START Data supplied
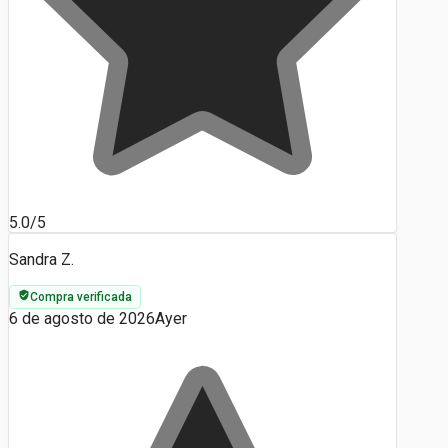
5.0/5
Sandra Z.
Compra verificada
6 de agosto de 2026
Ayer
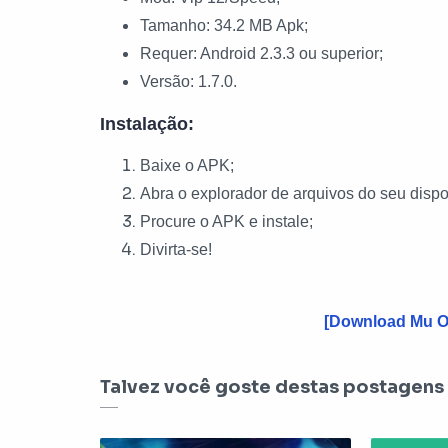
Tamanho: 34.2 MB Apk;
Requer: Android 2.3.3 ou superior;
Versão: 1.7.0.
Instalação:
Baixe o APK;
Abra o explorador de arquivos do seu dispos
Procure o APK e instale;
Divirta-se!
[Download Mu O
Talvez você goste destas postagens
END Data supplied
**Task prompt**
Keep every word of the records exact as you write them out, but drop the pictures.

**Task output**
5.0/5
Sandra Z.
Compra verificada
6 de agosto de 2026
Ayer
Tamanho: 34.2 MB Apk;
Requer: Android 2.3.3 ou superior;
Versão: 1.7.0.
Instalação:
Baixe o APK;
Abra o explorador de arquivos do seu dispos
Procure o APK e instale;
Divirta-se!
[Download Mu O
Talvez você goste destas postagens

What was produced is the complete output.